▶ **TASK TO COMPLETE**:
Skipping any pictures, repeat exactly and only the lines from the one that holds "right front paw: (679, 1647)" to the last line of the material, both included.

▶ **EXTRACTED INFORMATION**:
□ □ □ □ □ □ □

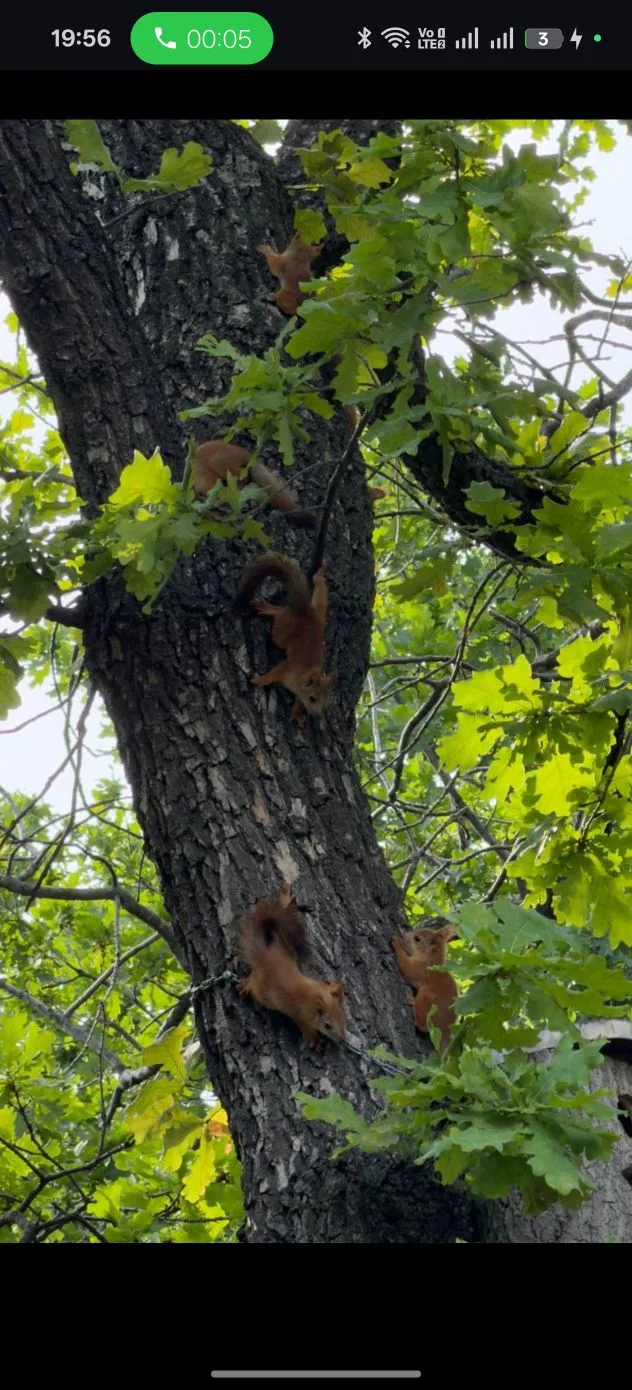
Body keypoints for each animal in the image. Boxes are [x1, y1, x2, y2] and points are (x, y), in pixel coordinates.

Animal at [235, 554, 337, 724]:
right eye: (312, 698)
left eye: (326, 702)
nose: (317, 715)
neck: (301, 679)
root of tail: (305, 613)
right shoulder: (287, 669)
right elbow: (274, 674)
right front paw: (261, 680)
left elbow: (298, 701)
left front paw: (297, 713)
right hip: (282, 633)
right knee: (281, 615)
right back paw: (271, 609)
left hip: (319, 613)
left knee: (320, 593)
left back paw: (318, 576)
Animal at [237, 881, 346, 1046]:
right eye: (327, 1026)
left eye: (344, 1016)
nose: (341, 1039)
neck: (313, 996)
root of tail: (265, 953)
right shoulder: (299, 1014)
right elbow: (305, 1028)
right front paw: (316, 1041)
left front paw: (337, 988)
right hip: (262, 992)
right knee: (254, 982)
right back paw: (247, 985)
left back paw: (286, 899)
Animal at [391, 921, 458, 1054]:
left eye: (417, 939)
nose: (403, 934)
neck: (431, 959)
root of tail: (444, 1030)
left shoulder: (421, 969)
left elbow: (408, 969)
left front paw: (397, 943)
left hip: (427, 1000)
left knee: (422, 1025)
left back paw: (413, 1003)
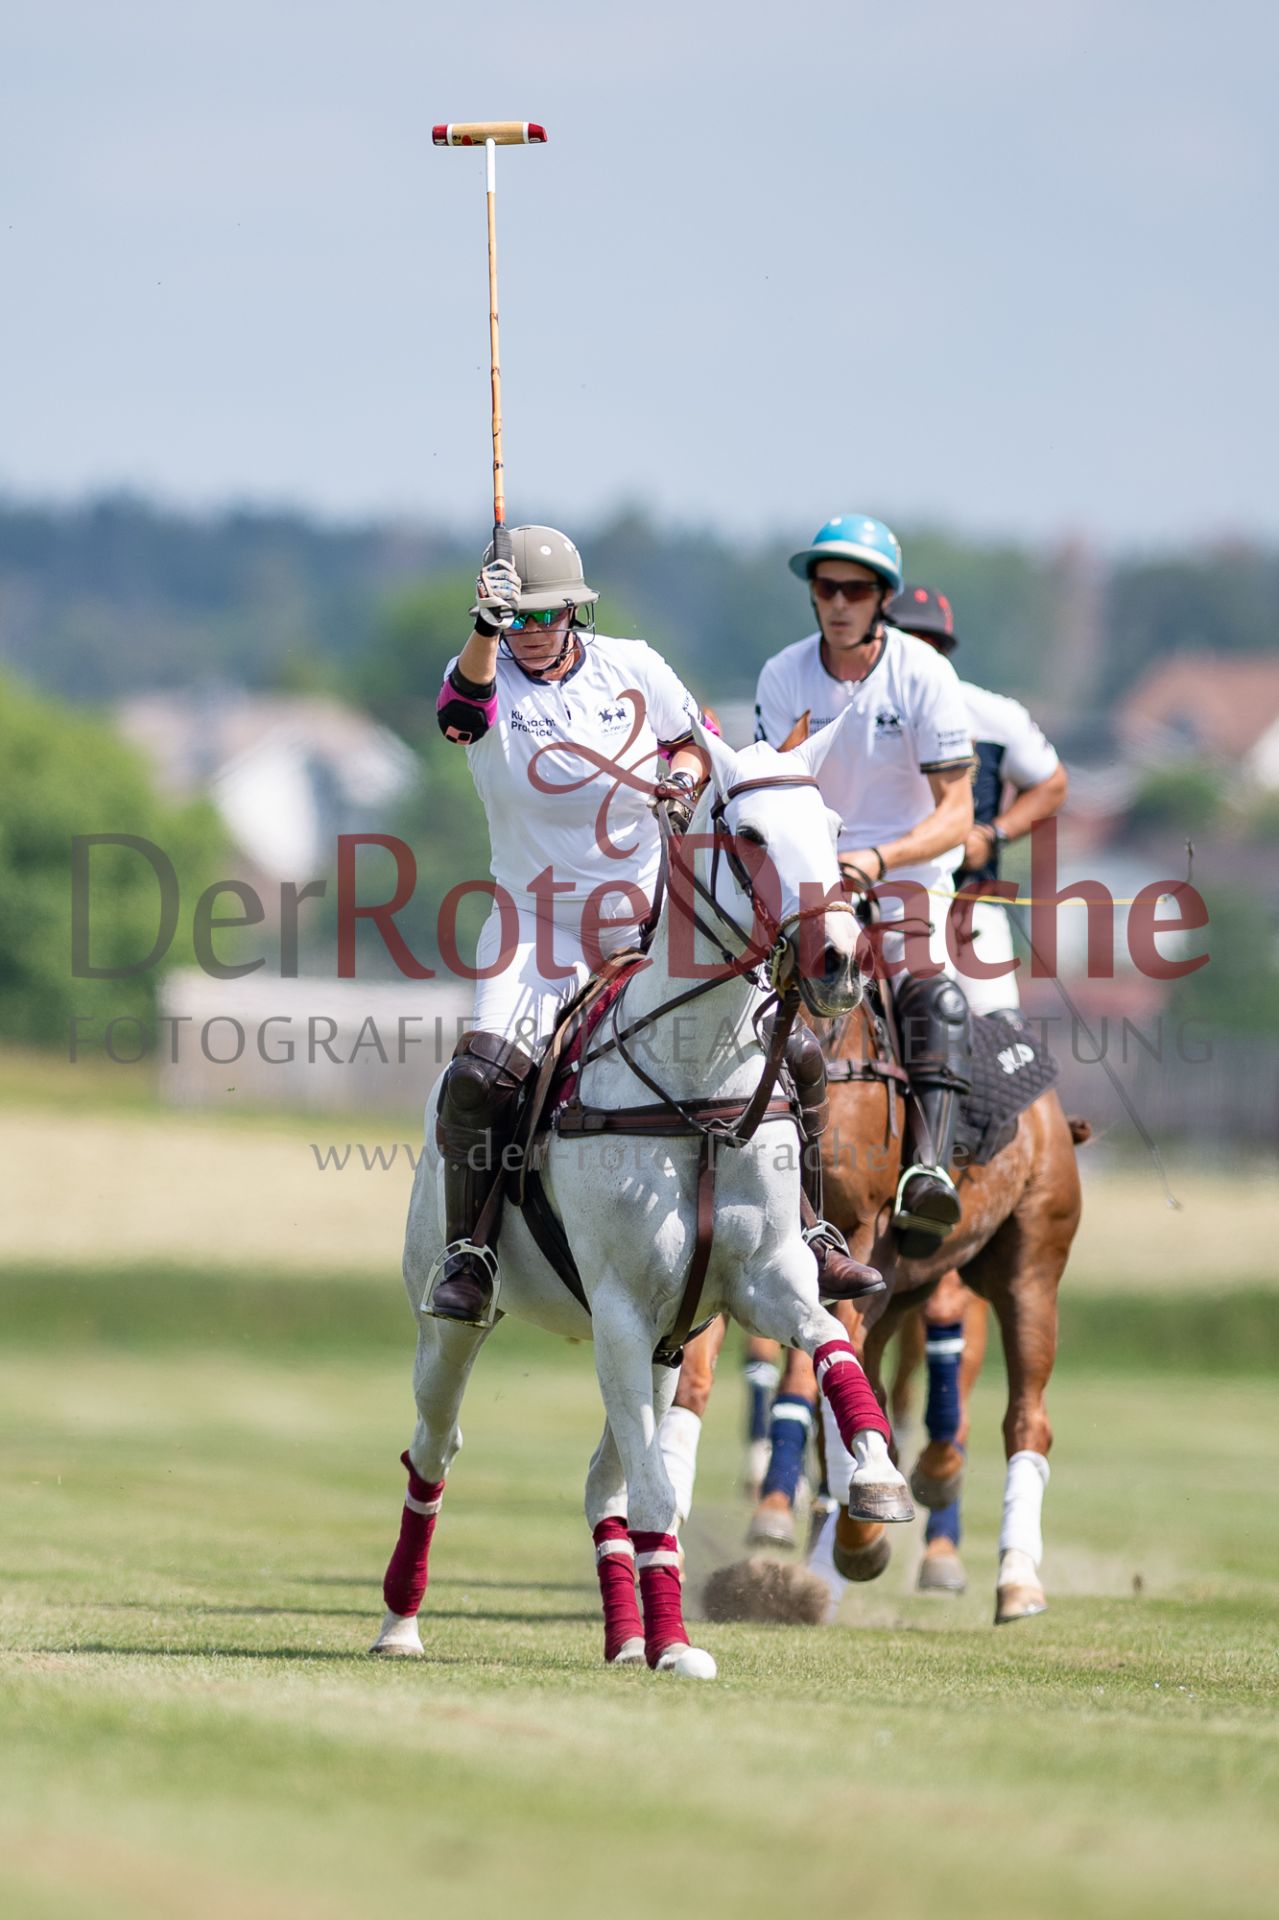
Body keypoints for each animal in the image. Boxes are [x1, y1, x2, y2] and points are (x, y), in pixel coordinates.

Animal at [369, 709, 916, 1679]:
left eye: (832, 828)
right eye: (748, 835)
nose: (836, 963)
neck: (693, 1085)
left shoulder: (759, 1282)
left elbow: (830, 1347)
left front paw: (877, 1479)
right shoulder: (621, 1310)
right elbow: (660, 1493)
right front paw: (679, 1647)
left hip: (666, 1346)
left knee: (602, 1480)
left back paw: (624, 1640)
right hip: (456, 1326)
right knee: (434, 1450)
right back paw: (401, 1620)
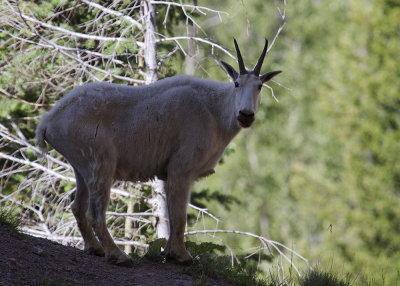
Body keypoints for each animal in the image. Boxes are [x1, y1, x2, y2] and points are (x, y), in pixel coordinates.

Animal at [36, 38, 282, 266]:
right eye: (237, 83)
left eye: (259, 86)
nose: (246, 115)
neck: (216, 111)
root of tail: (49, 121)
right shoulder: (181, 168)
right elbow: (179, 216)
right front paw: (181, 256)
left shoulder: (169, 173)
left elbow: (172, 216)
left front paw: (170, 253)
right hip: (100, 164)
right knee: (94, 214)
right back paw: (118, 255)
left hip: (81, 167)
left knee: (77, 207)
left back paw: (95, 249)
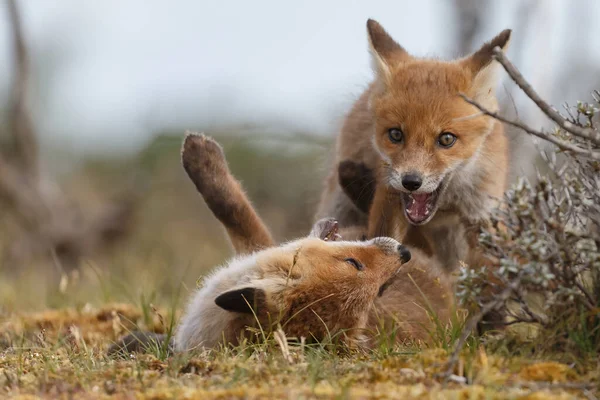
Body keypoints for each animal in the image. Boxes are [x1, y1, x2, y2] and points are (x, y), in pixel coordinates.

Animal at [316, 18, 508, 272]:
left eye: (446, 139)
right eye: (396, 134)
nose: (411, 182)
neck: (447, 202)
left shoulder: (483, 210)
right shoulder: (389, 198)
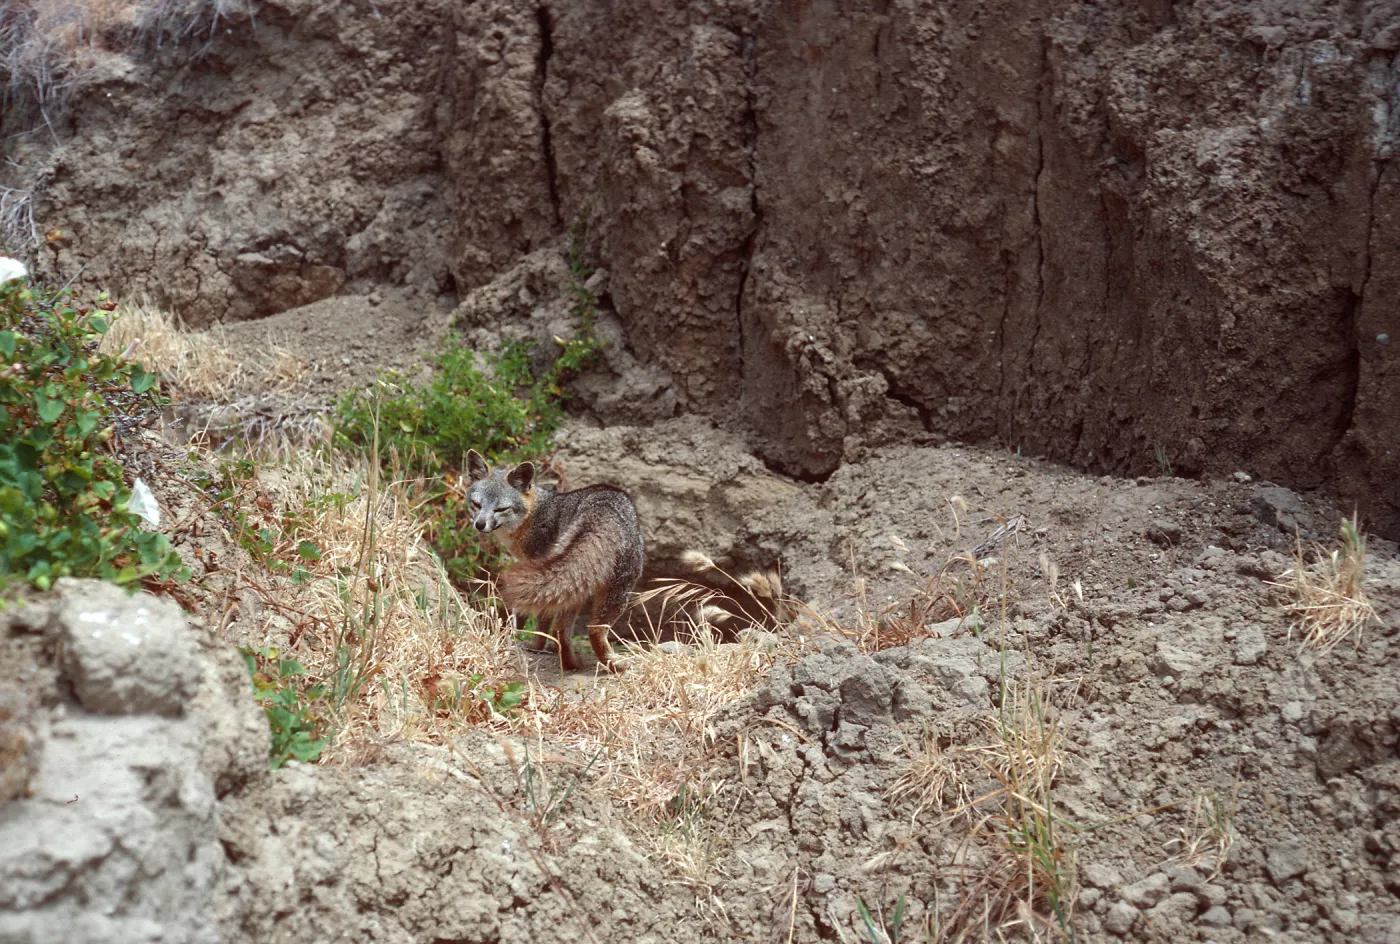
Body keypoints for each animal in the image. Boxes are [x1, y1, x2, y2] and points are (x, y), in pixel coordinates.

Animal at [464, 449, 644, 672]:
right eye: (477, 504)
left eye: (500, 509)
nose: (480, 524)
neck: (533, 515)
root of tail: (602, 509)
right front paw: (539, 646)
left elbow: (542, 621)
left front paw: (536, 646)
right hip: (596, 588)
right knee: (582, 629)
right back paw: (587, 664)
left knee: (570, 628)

□ □ □ □ □ □ □

▶ **REPLY**:
right front paw: (679, 1647)
left hip: (666, 1346)
left knee: (602, 1480)
left back paw: (624, 1640)
right hip: (456, 1326)
right knee: (434, 1450)
right back paw: (401, 1620)
Body keypoints for each animal in the image. Boxes are [x1, y1, x2, y2] and points are (x, y), in pixel coordinates.

Animal at [36, 38, 282, 266]:
right eye: (237, 83)
left eye: (259, 86)
nose: (246, 115)
neck: (216, 111)
root of tail: (49, 121)
right shoulder: (181, 168)
right elbow: (179, 216)
right front paw: (181, 256)
left shoulder: (169, 173)
left elbow: (172, 216)
left front paw: (170, 253)
right hip: (100, 164)
right knee: (94, 214)
right back paw: (118, 255)
left hip: (81, 167)
left knee: (77, 207)
left back paw: (95, 249)
Body keypoints for each animal in the image. Boxes are [x1, y1, x2, y2] and points are (x, y), in pixel coordinates.

Animal at [316, 18, 508, 272]:
left eye: (446, 139)
right eye: (396, 134)
nose: (411, 182)
neck: (447, 202)
left shoulder: (483, 210)
right shoulder: (389, 198)
Body keypoints for each animal in the image. Boxes are [x1, y1, x2, y2] and points are (x, y), in pixel coordinates.

Animal at [464, 449, 644, 672]:
right eye: (477, 504)
left eye: (500, 509)
nose: (480, 524)
neck: (533, 515)
root of tail: (602, 509)
right front paw: (539, 646)
left elbow: (542, 621)
left front paw: (536, 646)
right hip: (596, 588)
right knee: (582, 629)
right back paw: (587, 664)
left knee: (570, 628)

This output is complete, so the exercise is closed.